» **Items from a dataset**
-----

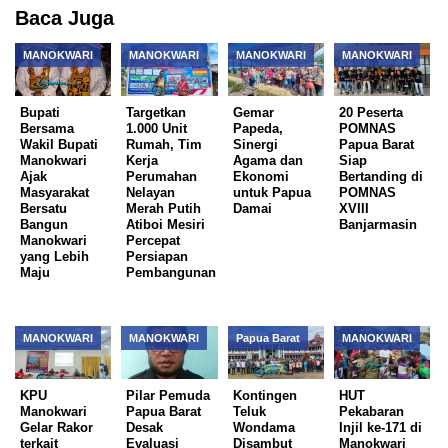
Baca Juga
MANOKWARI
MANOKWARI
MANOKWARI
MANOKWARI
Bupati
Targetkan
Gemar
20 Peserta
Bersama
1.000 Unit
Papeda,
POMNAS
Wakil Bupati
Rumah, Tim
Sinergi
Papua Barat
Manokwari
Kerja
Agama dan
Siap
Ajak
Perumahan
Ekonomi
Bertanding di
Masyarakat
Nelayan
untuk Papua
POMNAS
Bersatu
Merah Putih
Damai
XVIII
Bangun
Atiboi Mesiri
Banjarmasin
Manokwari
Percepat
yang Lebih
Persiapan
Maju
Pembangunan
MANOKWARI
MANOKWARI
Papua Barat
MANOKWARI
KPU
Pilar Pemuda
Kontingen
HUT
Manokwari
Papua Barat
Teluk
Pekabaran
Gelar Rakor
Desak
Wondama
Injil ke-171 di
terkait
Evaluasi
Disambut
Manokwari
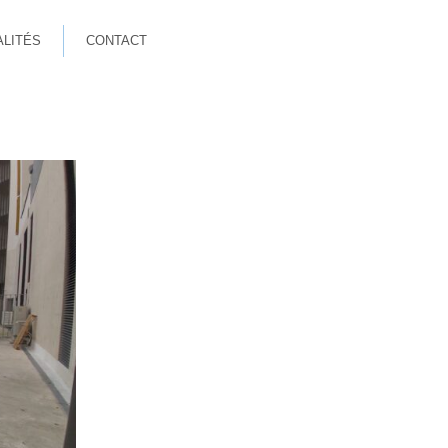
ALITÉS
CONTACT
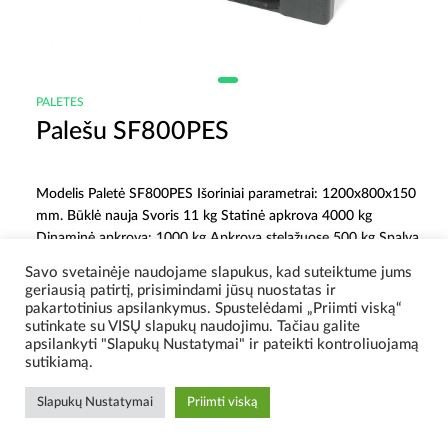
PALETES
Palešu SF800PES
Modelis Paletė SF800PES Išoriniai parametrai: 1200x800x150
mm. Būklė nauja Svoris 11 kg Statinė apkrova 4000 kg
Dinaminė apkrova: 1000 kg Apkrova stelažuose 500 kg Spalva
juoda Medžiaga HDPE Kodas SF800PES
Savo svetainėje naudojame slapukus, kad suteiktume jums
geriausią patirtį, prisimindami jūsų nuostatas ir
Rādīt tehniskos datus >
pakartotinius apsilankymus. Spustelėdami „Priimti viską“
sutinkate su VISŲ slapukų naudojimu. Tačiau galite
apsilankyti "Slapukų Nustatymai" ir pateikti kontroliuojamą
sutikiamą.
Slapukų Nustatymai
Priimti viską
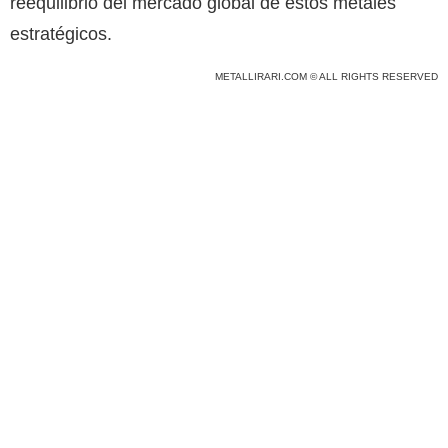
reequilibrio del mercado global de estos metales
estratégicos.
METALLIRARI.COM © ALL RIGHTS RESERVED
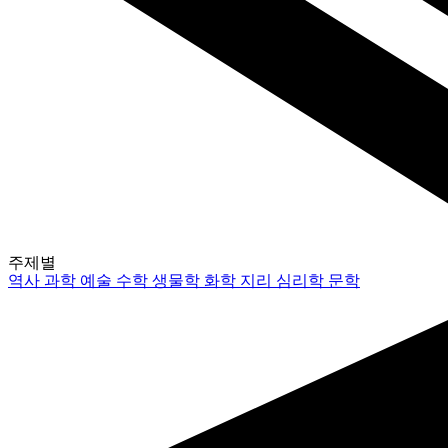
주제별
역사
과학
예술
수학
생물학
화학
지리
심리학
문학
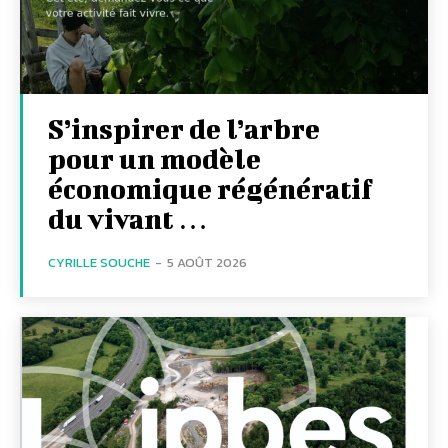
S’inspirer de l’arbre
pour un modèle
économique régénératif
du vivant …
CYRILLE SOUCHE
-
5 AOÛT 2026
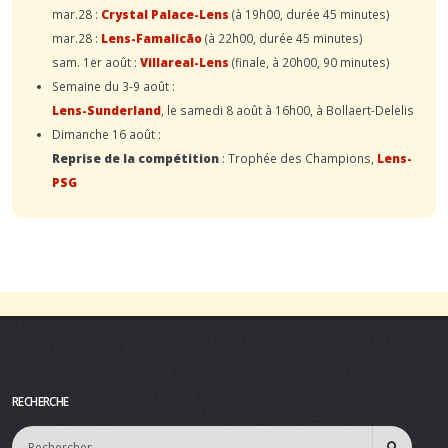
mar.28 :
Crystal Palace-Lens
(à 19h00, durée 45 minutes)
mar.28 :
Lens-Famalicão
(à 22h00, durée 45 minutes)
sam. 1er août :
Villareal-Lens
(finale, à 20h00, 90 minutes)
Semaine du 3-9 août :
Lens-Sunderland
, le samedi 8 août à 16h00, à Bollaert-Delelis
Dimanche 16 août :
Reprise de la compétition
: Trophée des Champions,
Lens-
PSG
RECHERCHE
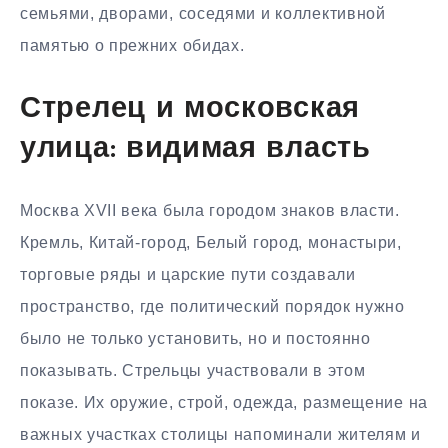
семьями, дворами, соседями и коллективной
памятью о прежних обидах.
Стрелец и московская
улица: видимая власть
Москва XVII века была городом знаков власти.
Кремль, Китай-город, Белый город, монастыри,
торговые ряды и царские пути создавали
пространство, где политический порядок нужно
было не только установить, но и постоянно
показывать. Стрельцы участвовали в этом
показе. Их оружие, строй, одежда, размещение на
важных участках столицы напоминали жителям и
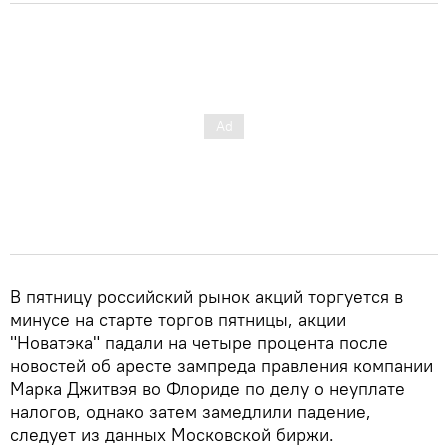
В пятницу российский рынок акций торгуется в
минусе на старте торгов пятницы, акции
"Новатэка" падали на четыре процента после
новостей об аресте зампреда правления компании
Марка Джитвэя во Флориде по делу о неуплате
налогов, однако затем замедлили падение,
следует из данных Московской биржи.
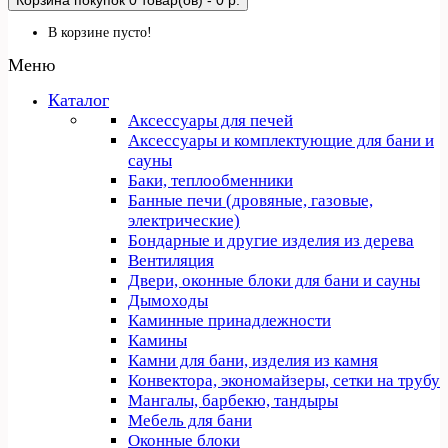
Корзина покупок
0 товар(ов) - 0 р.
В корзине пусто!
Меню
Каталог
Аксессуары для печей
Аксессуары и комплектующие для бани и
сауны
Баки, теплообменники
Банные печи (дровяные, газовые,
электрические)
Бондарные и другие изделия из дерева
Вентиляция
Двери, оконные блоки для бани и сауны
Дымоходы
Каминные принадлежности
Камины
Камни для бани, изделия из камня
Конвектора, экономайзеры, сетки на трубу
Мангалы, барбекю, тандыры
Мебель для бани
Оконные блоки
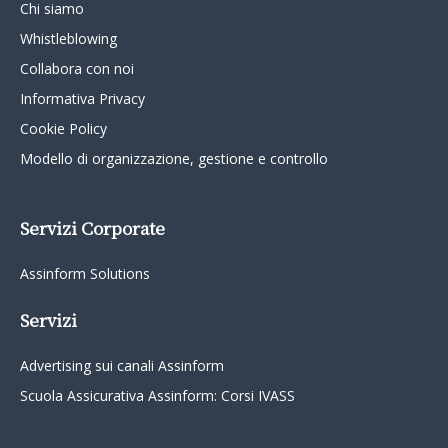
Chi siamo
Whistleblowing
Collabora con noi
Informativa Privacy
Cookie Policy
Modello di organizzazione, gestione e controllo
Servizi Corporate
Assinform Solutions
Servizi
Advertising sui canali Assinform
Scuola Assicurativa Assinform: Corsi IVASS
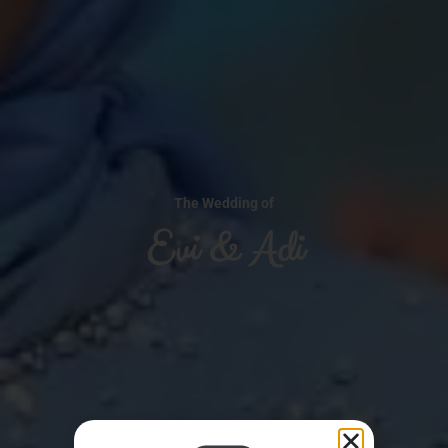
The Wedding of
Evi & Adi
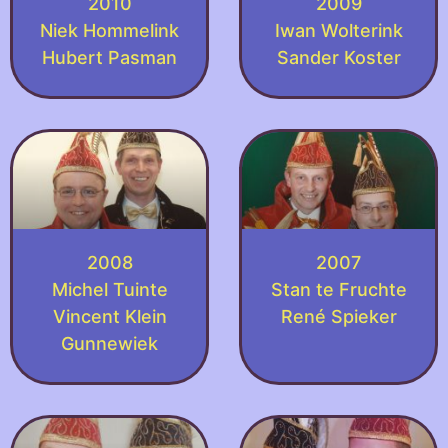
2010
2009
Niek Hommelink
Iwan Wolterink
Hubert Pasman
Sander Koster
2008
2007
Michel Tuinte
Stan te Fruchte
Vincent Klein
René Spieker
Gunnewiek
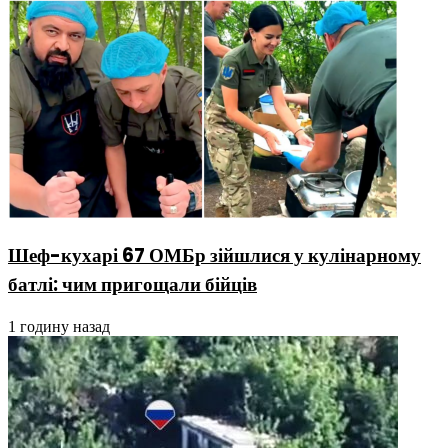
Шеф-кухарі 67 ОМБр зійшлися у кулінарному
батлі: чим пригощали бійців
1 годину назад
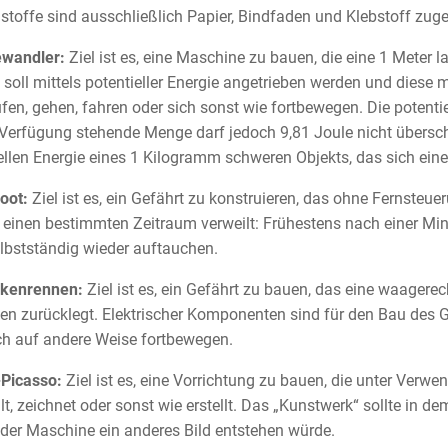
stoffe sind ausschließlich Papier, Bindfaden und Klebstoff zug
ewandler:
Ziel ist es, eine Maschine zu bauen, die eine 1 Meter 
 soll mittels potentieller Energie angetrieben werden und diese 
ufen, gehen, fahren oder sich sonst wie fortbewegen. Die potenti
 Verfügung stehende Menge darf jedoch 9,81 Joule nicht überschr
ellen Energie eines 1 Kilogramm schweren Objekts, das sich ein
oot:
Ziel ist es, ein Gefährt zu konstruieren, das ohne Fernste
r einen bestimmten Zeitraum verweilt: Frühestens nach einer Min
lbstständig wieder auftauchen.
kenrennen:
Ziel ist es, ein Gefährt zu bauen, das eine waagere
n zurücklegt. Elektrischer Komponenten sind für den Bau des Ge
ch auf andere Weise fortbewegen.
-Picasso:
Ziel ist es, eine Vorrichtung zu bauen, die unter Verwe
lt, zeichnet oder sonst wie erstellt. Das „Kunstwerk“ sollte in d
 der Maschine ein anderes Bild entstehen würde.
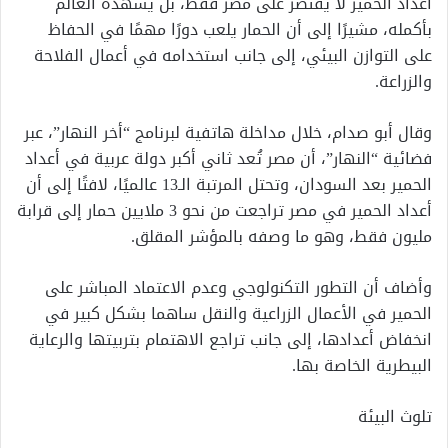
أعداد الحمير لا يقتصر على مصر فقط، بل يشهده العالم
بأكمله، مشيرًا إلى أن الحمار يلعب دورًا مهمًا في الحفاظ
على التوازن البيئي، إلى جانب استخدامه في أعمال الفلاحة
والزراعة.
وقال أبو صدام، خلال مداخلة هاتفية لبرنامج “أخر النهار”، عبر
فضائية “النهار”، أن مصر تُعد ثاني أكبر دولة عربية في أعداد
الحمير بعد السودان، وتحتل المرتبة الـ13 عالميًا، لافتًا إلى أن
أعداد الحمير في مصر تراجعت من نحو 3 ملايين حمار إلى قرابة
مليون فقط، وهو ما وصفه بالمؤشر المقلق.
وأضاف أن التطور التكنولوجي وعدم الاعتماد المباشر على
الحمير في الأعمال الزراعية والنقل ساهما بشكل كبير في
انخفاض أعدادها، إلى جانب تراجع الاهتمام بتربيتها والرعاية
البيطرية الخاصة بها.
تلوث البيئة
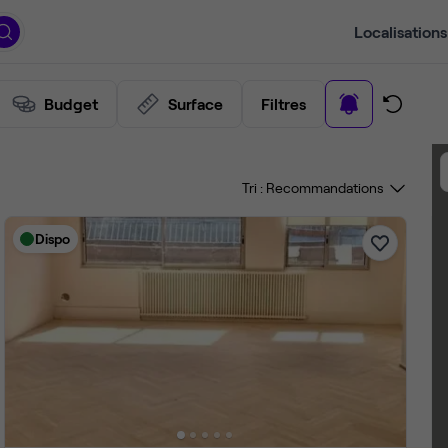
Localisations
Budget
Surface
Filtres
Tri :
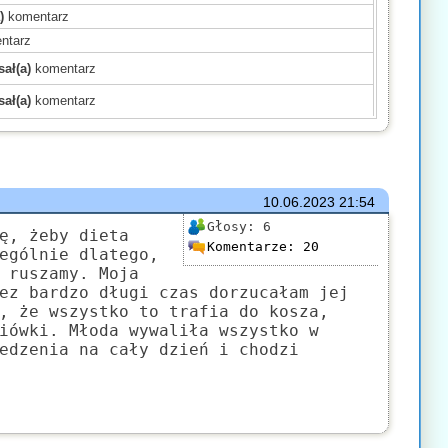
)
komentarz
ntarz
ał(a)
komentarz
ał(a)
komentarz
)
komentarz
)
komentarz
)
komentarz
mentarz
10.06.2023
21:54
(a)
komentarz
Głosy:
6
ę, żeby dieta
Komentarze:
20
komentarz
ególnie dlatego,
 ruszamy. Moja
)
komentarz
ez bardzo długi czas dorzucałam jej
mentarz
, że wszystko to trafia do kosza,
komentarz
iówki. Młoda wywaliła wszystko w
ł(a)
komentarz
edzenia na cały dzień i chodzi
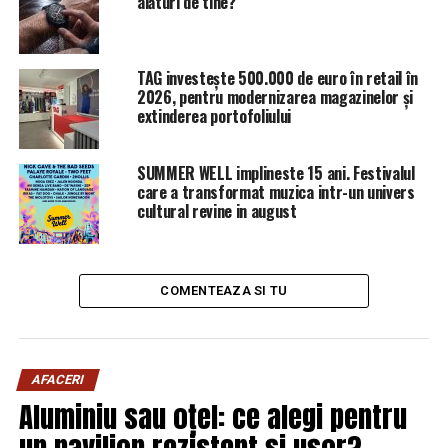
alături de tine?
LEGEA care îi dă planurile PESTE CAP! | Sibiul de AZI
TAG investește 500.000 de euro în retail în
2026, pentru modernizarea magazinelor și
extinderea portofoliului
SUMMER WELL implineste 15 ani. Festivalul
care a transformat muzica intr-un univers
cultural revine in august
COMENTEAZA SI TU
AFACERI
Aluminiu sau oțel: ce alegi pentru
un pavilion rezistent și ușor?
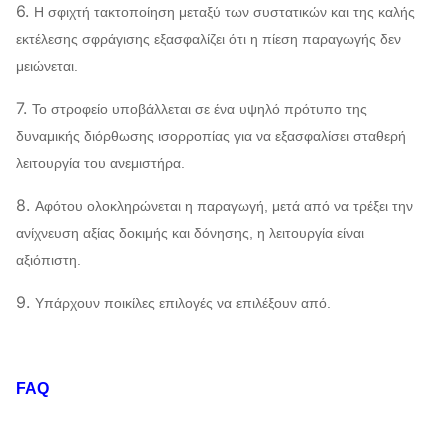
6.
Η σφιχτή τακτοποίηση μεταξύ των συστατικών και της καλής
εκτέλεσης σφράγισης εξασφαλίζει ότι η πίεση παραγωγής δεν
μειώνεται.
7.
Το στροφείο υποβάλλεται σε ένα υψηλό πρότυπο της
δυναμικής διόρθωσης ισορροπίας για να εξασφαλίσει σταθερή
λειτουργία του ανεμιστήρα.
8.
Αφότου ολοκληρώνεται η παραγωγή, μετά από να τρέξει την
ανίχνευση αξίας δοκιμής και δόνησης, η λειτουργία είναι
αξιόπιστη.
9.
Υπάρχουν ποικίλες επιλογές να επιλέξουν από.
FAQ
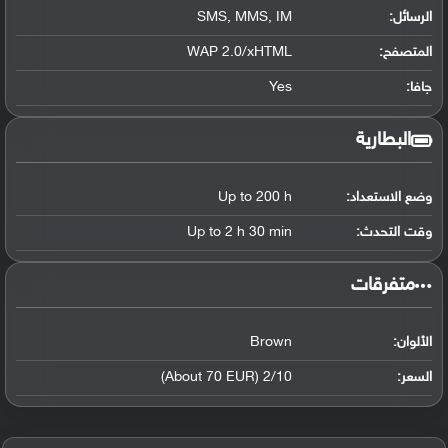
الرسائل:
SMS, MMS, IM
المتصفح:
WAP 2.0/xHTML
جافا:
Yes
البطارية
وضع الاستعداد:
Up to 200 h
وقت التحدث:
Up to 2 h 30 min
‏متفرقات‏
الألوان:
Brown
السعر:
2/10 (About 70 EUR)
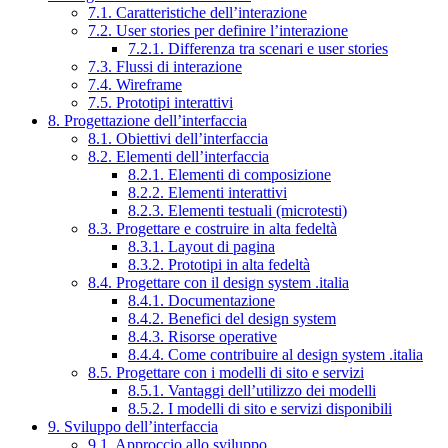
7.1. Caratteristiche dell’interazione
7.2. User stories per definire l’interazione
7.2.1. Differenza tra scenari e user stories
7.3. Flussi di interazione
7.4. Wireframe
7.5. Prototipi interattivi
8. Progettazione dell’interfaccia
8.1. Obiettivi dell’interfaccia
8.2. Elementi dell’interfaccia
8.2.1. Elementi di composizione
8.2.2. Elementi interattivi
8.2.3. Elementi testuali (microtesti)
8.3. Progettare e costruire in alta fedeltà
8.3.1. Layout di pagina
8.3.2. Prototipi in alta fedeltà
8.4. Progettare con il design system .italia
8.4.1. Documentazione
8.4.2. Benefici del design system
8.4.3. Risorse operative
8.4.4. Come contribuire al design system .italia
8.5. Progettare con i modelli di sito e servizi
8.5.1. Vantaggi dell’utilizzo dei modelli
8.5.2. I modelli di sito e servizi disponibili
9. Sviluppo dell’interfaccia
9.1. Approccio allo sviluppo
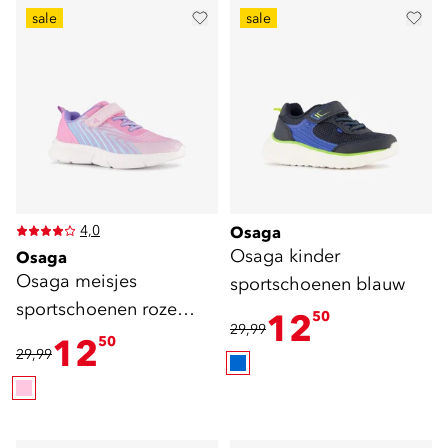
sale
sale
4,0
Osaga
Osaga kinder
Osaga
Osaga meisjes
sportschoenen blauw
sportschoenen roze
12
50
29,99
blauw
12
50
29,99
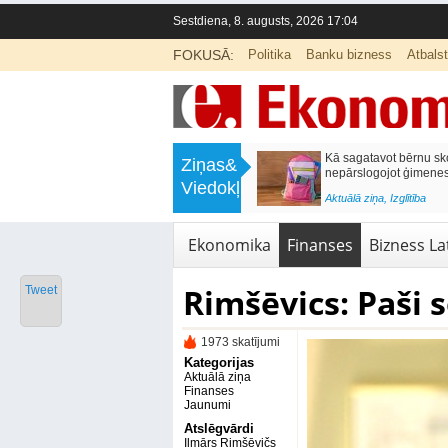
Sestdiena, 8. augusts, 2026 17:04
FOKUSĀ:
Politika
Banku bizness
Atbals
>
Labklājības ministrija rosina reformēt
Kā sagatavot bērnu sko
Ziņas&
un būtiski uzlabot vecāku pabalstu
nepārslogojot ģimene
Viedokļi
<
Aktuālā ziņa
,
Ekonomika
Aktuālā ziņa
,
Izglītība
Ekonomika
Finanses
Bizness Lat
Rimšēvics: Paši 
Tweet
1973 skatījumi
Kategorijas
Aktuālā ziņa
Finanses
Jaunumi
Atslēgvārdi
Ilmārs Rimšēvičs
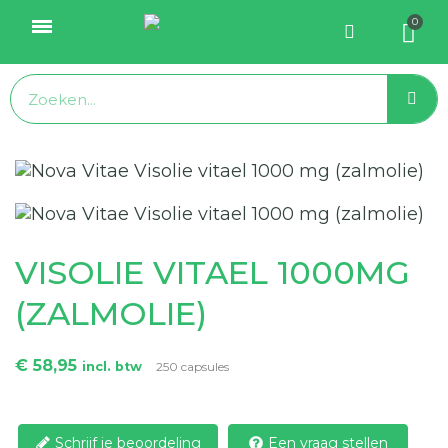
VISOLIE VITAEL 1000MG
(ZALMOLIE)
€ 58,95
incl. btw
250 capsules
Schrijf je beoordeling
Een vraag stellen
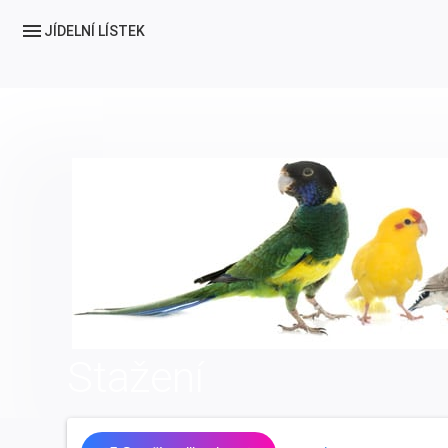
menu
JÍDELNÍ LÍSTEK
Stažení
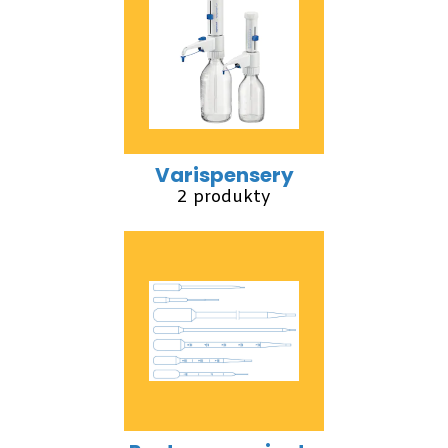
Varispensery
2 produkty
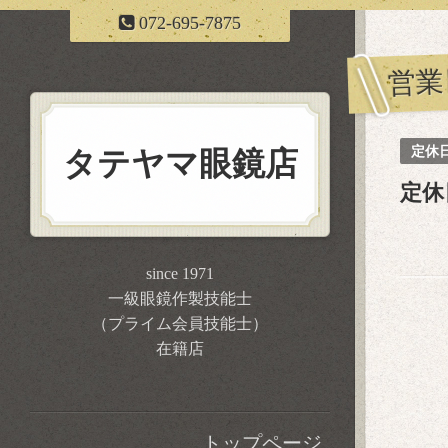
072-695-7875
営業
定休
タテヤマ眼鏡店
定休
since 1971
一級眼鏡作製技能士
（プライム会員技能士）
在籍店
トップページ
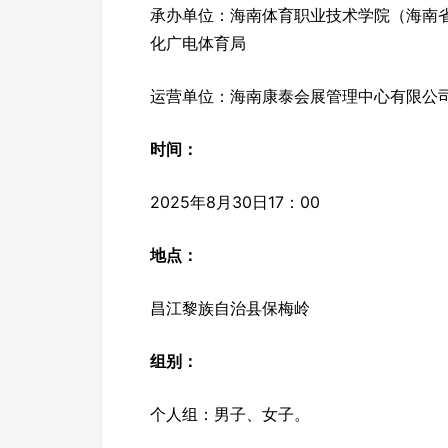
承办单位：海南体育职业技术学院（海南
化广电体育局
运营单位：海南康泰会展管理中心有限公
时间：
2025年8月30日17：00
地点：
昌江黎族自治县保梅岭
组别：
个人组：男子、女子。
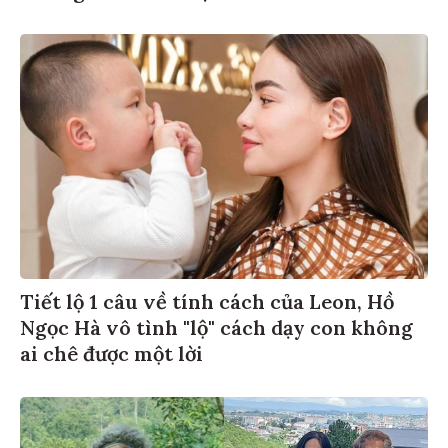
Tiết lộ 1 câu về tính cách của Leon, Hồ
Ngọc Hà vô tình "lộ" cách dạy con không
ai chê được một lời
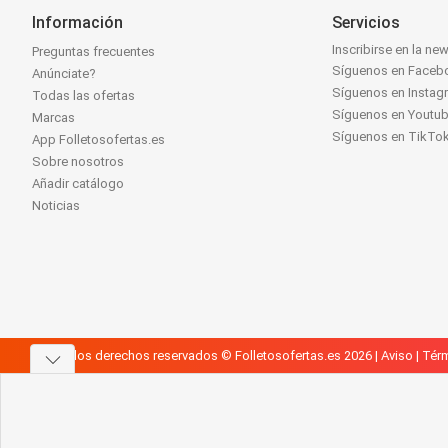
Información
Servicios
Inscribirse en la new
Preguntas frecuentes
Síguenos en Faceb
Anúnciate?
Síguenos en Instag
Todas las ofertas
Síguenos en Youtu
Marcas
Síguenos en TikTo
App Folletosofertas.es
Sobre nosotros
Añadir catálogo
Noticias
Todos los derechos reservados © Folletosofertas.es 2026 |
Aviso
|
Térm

-----

» **Problem details**
Copy out the part of the data that opens with the line containing "Sestdiena, 8. augusts, 2026 17:04" and closes with the end of the data, including both ends. Leave the pictures out of your answer.

» **Problem solution**
Sestdiena, 8. augusts, 2026 17:04
FOKUSĀ:
Politika
Banku bizness
Atbals
>
Labklājības ministrija rosina reformēt
Kā sagatavot bērnu sko
Ziņas&
un būtiski uzlabot vecāku pabalstu
nepārslogojot ģimene
Viedokļi
<
Aktuālā ziņa
,
Ekonomika
Aktuālā ziņa
,
Izglītība
Ekonomika
Finanses
Bizness Lat
Rimšēvics: Paši 
Tweet
1973 skatījumi
Kategorijas
Aktuālā ziņa
Finanses
Jaunumi
Atslēgvārdi
Ilmārs Rimšēvičs
VISOLIE VITAEL 1000MG
(ZALMOLIE)
€ 58,95
incl. btw
250 capsules
Schrijf je beoordeling
Een vraag stellen
menu
JÍDELNÍ LÍSTEK
Stažení
Varispensery
2 produkty
072-695-7875
営業
定休
タテヤマ眼鏡店
定休
since 1971
一級眼鏡作製技能士
（プライム会員技能士）
在籍店
トップページ
承办单位：海南体育职业技术学院（海南
化广电体育局
运营单位：海南康泰会展管理中心有限公
时间：
2025年8月30日17：00
地点：
昌江黎族自治县保梅岭
组别：
个人组：男子、女子。
Tiết lộ 1 câu về tính cách của Leon, Hồ
Ngọc Hà vô tình "lộ" cách dạy con không
ai chê được một lời
Información
Servicios
Inscribirse en la new
Preguntas frecuentes
Síguenos en Faceb
Anúnciate?
Síguenos en Instag
Todas las ofertas
Síguenos en Youtu
Marcas
Síguenos en TikTo
App Folletosofertas.es
Sobre nosotros
Añadir catálogo
Noticias
Todos los derechos reservados © Folletosofertas.es 2026 |
Aviso
|
Térm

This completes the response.